The bill was co-sponsored by two Republicans, Glenn Thompson (R-Pa.) and Marsha Blackburn (R-Tenn.), and two Democrats, David Scott (D-Ga.) and Ron Kind (D-Wis.).

Ellmers introduced similar legislation last September as a response to the final rule issued in August by CMS and the Office of the National Coordinator of health IT requiring a full-year reporting period.
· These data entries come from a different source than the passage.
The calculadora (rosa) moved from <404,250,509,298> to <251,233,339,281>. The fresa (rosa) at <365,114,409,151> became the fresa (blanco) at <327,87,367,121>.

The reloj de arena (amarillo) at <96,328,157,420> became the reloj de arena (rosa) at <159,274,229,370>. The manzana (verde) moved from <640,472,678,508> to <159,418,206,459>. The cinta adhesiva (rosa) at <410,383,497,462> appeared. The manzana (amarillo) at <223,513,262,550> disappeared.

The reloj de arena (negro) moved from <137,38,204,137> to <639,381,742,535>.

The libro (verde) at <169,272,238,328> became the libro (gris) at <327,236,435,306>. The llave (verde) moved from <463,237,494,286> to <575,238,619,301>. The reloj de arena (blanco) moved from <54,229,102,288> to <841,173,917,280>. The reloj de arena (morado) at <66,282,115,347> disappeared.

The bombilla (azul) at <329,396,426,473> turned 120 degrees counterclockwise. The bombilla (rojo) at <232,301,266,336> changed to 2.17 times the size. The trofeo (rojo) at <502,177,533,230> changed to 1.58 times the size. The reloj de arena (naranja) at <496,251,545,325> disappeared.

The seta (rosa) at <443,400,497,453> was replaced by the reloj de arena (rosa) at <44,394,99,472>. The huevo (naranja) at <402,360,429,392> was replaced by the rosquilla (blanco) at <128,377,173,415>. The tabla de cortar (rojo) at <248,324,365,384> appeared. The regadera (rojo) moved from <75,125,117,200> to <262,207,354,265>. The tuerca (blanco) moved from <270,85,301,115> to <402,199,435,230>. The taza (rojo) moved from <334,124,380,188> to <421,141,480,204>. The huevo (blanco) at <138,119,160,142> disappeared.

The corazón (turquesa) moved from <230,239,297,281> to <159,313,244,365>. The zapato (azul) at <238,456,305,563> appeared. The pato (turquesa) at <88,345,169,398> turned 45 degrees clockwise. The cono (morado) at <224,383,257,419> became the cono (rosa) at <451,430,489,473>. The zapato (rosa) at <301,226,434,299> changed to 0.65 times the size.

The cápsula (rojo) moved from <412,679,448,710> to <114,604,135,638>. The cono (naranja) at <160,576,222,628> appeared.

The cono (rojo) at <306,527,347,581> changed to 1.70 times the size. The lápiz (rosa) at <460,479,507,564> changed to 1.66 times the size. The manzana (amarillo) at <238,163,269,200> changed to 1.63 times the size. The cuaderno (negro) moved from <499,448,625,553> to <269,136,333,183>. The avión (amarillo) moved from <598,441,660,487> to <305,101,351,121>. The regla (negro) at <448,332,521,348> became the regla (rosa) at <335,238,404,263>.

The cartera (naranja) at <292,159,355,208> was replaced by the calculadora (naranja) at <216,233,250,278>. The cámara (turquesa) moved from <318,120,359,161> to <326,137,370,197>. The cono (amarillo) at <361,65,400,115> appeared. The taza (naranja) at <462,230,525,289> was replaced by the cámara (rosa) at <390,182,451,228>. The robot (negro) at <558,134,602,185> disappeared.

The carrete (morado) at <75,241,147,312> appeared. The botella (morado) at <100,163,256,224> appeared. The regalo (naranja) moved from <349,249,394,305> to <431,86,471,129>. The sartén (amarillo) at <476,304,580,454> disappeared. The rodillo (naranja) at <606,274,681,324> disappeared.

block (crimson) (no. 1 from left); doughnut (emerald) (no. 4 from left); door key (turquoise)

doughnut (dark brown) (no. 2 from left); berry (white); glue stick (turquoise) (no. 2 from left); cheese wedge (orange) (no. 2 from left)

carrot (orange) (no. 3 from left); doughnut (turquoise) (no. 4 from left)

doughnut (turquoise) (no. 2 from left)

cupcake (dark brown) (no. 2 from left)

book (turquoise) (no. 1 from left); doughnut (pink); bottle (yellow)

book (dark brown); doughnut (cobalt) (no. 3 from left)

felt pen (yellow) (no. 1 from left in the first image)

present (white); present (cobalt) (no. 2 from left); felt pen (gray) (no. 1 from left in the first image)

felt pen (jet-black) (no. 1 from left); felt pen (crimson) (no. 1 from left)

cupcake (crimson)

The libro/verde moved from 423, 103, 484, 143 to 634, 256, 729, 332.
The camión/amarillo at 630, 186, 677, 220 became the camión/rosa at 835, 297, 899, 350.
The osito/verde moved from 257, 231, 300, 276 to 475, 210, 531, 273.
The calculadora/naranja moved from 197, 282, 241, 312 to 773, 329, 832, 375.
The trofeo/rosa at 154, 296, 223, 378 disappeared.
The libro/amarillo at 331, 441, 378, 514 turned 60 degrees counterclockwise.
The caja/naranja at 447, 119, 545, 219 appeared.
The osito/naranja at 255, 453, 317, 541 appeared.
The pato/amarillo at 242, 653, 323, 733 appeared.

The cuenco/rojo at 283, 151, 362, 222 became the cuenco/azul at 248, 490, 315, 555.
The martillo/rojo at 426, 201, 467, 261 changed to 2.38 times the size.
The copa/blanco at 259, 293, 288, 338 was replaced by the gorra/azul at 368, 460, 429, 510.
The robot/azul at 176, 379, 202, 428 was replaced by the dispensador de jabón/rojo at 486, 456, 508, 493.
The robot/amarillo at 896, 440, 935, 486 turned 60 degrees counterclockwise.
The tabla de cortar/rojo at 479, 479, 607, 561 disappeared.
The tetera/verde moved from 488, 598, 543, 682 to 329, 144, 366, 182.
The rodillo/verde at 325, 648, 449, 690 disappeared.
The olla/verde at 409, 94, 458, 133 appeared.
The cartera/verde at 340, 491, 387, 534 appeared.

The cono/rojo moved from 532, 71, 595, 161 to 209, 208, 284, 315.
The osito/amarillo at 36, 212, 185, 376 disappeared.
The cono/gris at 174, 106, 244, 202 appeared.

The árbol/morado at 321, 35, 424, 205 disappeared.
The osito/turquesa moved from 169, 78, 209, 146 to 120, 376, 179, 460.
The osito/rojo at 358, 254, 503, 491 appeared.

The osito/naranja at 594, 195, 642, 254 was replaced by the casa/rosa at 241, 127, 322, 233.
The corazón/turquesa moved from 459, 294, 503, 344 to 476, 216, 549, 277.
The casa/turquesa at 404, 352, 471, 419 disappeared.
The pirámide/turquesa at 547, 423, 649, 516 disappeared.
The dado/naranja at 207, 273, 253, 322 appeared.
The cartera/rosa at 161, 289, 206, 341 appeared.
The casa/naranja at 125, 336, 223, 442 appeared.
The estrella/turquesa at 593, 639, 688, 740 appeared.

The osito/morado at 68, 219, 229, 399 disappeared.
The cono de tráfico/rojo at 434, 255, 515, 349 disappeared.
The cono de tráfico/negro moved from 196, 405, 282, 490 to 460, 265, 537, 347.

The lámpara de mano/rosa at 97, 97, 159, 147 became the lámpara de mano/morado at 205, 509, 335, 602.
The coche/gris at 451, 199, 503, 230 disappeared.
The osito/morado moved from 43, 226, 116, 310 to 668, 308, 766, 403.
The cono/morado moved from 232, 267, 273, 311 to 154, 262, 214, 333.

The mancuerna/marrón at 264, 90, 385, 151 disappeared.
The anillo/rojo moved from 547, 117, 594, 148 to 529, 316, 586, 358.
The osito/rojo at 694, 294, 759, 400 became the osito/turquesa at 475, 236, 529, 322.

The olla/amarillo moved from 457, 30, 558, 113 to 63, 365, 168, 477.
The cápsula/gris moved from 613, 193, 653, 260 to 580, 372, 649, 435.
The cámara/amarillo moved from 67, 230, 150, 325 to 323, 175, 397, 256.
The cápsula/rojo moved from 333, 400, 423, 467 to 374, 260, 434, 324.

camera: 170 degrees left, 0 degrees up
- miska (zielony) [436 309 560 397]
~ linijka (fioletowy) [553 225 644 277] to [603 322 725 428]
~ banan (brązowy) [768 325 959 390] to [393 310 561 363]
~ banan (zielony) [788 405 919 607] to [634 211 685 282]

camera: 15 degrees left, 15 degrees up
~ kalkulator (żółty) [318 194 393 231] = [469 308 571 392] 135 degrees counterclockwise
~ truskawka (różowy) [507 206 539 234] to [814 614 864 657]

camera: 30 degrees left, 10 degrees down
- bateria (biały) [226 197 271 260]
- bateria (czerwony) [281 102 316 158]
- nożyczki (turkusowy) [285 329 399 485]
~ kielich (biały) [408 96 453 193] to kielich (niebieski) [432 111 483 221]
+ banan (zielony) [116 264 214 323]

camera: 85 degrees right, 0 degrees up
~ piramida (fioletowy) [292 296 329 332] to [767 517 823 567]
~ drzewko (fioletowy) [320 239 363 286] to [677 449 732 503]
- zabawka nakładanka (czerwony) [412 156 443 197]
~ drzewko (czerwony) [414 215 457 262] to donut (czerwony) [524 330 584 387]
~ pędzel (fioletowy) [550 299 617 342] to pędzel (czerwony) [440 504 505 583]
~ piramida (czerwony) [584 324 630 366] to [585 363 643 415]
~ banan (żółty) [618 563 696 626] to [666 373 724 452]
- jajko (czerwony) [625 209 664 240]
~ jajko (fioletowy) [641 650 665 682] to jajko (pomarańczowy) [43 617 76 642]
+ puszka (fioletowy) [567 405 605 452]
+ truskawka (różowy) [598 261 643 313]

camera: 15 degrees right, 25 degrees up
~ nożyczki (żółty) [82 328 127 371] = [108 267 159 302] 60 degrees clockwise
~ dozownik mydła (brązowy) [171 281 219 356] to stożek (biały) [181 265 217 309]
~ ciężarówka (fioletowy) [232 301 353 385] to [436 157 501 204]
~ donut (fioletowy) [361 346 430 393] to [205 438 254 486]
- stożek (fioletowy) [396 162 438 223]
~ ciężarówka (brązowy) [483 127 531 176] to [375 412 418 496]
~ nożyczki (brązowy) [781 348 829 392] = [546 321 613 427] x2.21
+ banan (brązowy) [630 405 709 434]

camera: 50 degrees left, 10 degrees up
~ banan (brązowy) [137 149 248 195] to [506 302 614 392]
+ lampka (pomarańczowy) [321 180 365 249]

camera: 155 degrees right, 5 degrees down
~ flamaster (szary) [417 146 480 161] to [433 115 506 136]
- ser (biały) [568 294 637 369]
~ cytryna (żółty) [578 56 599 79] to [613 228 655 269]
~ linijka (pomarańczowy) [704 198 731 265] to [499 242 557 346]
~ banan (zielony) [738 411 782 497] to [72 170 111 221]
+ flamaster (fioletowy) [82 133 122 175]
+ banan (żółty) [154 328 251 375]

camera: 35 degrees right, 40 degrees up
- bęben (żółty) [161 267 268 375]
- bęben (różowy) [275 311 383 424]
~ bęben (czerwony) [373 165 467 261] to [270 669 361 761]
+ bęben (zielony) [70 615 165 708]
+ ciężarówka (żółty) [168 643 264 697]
The bill failed to get anywhere before the last Congress ended its session

Re-introduction of the legislation was applauded by a number of healthcare organizations, including the College of Healthcare Information Management Executives (CHIME), the American Academy of Family Physicians, the American Hospital Association, the Healthcare Information and Management Systems Society; and the American Medical Association.

“While CHIME remains committed to the success of Meaningful Use, and to making sure improved patient care is the program’s lasting legacy, we believe significant changes are needed to address increased dissatisfaction with EHRs and growing disenchantment with the program,” said CHIME President and CEO Russell Branzell in a statement. “This bill, if passed, would begin that much-needed course correction.”